=== 提示された抜粋 ===

本発明は、反射鏡ユニット及びヘッドアップディスプレイ(以下、HUD(Head Up Display)という)装置に関する。
従来、投射ユニットから投射した表示光像を反射鏡ユニットにより反射して車両の投影部材に投影することで、車両の車室内にて乗員により視認可能に表示光像を虚像表示するHUD装置は、広く知られている。
このようなHUD装置の反射鏡ユニットとして特許文献1に開示されたものでは、車両に支持されることになる樹脂基材の凹面に、例えば蒸着等により反射膜が形成されている。これにより反射膜は、投射ユニットからの表示光像を投影部材側へと反射する。
特開2015−75510号公報
さて、特許文献1に開示された反射ユニットの如き樹脂基材は、一般に樹脂成形されることになる。しかし、車両における環境温度の変化に応じて樹脂基材が変形するのに追従して、凹面に密着した反射膜も変形し易くなる。こうして変形した反射膜により表示光像が反射されると、当該表示光像には歪みが生じるため、虚像表示品位を悪化させるおそれがあった。
以上より本発明の目的は、車両において虚像表示品位を確保するための反射鏡ユニットを、提供することにある。また、本発明の他の目的は、車両において虚像表示品位を確保するための反射鏡ユニットを含んで構成されるHUD装置を、提供することにある。
以下、課題を達成するための発明の技術的手段について、説明する。尚、発明の技術的手段を開示する特許請求の範囲及び本欄に記載された括弧内の符号は、後に詳述する実施形態に記載された具体的手段との対応関係を示すものであり、発明の技術的範囲を限定するものではない。
上述の課題を解決するために開示された第1発明は、
投射ユニット(20)から投射した表示光像(5)を車両(2)の投影部材(4)に投影することにより、車両の車室(2a)内にて乗員により視認可能に表示光像を虚像表示するヘッドアップディスプレイ装置(1)において、投射ユニットからの表示光像を投影部材側へ反射する反射鏡ユニット(3)であって、
長手方向(Dl)に幅をもって短手方向(Ds)に広がる凹面(345)を有した湾曲板状に樹脂成形されており、車両に支持されるベース体(340)と、
凹面において長手方向の両側箇所にそれぞれ分離して接着されている1対の両面テープ(341)と、
凹面に沿う湾曲板状に形成されて両面テープの全てに接着されており、投射ユニットからの表示光像を反射する反射体(342)とを、備え、
表示光像が反射体の変形により歪むと予測される割合を、予測歪み率Rpと定義し、
凹面に接着された両面テープの各々における長手方向の寸法を、テープ幅Wtと定義し、
ベース体における長手方向の中心位置(Pb)から、凹面に接着された両面テープの各々における長手方向の中心位置(Pt)までの距離を、テープ配置距離Δtと定義すると、
式Aとして Rp=0.0933・Wt+2.1167≦5[%] と、
式Bとして Rp=0.1167・Δt−0.5697≦5[%] とが、成立する。

=== 示された記録 ===

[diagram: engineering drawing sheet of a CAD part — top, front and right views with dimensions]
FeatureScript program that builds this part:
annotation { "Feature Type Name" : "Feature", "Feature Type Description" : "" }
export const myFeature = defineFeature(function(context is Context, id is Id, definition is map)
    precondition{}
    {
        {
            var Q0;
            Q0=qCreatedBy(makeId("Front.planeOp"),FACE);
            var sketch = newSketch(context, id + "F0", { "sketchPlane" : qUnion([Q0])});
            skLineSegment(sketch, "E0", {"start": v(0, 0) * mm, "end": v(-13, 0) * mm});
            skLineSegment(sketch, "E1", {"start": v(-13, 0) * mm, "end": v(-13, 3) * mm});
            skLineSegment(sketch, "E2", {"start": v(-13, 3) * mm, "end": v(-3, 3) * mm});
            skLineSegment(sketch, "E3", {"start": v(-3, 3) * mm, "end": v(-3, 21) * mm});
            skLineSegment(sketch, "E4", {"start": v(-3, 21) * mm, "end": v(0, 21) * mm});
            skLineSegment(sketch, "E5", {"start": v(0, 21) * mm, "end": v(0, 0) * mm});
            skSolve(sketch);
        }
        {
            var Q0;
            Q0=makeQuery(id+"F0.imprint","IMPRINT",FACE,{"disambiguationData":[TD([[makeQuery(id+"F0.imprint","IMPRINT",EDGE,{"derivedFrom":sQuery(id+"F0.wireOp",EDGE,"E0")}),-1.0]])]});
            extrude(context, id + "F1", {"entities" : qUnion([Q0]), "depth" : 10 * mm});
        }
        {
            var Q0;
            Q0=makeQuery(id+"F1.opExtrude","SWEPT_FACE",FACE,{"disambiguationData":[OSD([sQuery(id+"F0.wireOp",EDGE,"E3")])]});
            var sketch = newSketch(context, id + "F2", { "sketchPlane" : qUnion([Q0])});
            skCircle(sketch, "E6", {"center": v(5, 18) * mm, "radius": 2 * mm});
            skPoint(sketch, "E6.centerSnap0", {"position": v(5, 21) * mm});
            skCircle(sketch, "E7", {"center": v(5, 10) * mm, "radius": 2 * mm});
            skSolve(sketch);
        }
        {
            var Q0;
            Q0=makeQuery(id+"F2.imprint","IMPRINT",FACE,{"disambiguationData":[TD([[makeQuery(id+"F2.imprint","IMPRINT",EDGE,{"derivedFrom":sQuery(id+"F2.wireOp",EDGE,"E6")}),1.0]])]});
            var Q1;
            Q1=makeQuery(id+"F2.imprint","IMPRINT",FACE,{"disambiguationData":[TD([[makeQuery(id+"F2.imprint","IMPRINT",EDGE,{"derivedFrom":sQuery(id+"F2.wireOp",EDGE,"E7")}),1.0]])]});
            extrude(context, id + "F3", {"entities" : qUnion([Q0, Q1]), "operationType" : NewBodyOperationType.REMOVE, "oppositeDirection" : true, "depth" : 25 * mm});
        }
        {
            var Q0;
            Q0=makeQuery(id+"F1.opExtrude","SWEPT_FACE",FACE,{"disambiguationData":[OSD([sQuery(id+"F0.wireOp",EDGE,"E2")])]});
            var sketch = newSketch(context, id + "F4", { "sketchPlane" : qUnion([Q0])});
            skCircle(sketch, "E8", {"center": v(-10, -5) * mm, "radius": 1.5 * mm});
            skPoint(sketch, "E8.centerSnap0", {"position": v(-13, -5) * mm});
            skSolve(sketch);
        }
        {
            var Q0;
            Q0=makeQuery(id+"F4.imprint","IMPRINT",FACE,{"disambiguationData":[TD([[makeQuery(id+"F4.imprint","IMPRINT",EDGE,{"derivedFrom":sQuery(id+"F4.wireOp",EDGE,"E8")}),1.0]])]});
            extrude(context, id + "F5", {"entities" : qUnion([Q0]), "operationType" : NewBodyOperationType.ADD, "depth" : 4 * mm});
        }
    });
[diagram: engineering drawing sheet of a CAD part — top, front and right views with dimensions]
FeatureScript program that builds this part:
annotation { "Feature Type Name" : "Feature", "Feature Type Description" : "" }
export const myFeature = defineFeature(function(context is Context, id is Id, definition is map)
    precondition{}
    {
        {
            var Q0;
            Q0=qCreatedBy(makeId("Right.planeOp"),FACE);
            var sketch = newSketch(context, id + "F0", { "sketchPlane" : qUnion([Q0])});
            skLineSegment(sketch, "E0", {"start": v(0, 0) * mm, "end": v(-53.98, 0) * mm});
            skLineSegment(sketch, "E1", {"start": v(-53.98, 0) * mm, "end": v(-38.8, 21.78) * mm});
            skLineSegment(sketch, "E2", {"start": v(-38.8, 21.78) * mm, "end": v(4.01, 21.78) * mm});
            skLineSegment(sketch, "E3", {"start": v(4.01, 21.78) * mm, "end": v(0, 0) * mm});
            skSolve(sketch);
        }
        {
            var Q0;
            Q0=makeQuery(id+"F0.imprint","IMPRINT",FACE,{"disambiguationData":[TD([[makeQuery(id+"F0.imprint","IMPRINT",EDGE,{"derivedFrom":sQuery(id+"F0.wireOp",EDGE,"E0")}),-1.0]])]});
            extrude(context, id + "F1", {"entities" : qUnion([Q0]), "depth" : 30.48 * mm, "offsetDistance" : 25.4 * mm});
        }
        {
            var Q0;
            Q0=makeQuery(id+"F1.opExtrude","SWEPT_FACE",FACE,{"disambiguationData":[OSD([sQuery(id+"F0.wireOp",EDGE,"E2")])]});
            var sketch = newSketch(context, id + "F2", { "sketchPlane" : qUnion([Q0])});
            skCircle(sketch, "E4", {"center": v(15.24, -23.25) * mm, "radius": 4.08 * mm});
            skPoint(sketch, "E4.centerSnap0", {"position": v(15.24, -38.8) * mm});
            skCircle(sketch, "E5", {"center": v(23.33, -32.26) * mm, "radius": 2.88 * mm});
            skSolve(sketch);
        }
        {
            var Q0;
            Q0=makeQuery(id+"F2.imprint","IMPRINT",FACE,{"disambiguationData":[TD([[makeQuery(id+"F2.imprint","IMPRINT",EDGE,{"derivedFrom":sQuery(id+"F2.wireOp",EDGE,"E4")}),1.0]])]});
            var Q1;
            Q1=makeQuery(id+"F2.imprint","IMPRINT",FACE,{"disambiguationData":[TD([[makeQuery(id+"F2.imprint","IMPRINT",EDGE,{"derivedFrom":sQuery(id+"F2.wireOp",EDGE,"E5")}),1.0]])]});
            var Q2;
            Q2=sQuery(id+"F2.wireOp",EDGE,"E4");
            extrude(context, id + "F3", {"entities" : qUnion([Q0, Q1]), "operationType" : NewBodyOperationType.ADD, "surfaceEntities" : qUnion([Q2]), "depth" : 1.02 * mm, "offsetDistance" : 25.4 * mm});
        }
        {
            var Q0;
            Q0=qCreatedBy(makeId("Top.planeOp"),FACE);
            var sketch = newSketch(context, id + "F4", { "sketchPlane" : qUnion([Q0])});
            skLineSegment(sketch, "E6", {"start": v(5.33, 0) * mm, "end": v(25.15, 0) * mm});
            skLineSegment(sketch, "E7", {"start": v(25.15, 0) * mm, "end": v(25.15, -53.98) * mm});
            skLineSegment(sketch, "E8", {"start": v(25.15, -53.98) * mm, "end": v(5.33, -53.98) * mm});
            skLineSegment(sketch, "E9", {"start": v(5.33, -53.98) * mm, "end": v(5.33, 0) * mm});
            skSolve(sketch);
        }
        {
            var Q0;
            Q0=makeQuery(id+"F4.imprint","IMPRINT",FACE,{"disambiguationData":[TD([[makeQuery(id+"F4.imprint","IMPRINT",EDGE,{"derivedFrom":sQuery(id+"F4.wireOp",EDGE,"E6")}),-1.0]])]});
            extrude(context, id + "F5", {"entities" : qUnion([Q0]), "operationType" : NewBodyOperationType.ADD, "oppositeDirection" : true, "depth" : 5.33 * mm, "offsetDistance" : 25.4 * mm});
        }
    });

===

取り組む課題:
A – 記録の中から「NewBodyOperationType」という文字列を含む行をすべて特定し、そのまま書き写しなさい。大文字と小文字は区別して扱うこと。
B – 反射鏡ユニットに関する文章について、最後の文に続く部分を書き進めなさい。
反射鏡ユニットに関する文章と記録は、互いに独立した別々の資料である。

解答例:
A –
            extrude(context, id + "F3", {"entities" : qUnion([Q0, Q1]), "operationType" : NewBodyOperationType.REMOVE, "oppositeDirection" : true, "depth" : 25 * mm});
            extrude(context, id + "F5", {"entities" : qUnion([Q0]), "operationType" : NewBodyOperationType.ADD, "depth" : 4 * mm});
            extrude(context, id + "F3", {"entities" : qUnion([Q0, Q1]), "operationType" : NewBodyOperationType.ADD, "surfaceEntities" : qUnion([Q2]), "depth" : 1.02 * mm, "offsetDistance" : 25.4 * mm});
            extrude(context, id + "F5", {"entities" : qUnion([Q0]), "operationType" : NewBodyOperationType.ADD, "oppositeDirection" : true, "depth" : 5.33 * mm, "offsetDistance" : 25.4 * mm});

B –
また、上述の課題を解決するために開示された第2発明は、
投射ユニット(20)及び反射鏡ユニット(3)を含んで構成され、投射ユニットから投射した表示光像(5)を反射鏡ユニットにより反射して車両(2)の投影部材(4)に投影することにより、車両の車室(2a)内にて乗員により視認可能に表示光像を虚像表示するヘッドアップディスプレイ装置(1)であって、
反射鏡ユニットは、
長手方向(Dl)に幅をもって短手方向(Ds)に広がる凹面(345)を有した湾曲板状に樹脂成形されており、車両に支持されるベース体(340)と、
凹面において長手方向の両側箇所にそれぞれ分離して接着されている1対の両面テープ(341)と、
凹面に沿う湾曲板状に形成されて両面テープの全てに接着されており、投射ユニットからの表示光像を反射する反射体(342)とを、備え、
表示光像が反射体の変形により歪むと予測される割合を、予測歪み率Rpと定義し、
凹面に接着された両面テープの各々における長手方向の寸法を、テープ幅Wtと定義し、
ベース体における長手方向の中心位置(Pb)から、凹面に接着された両面テープの各々における長手方向の中心位置(Pt)までの距離を、テープ配置距離Δtと定義すると、
式Aとして Rp=0.0933・Wt+2.1167≦5[%] と、
式Bとして Rp=0.1167・Δt−0.5697≦5[%] とが、成立する。
これら第1及び第2発明によると、長手方向に幅をもって短手方向に広がる凹面を有した湾曲板状に樹脂成形されるベース体と、当該凹面に沿う湾曲板状に形成されて投射ユニットからの表示光像を反射する反射体とを、反射鏡ユニットが備える。こうした反射鏡ユニットでは、ベース体の凹面における長手方向の両側箇所に1対の両面テープがそれぞれ分離して接着されることで、それら両面テープの全てに反射体がさらに接着されることとなる。このようにベース体と反射体とが長手方向両側の両面テープを介して間接的に接着されることによれば、車両に支持されるベース体が環境温度の変化に応じて変形しても、当該間接的接着状態の反射体では変形の追従性が低下するので、表示光像が歪み難くなる。しかも、両面テープの各々におけるテープ幅Wt及びテープ配置距離Δtが式A且つ式Bを成立させることによれば、反射体の変形により表示光像の歪むと予測される予測歪み率Rpは、5%以下に抑制される。以上のことから、虚像表示品位を確保することが可能となる。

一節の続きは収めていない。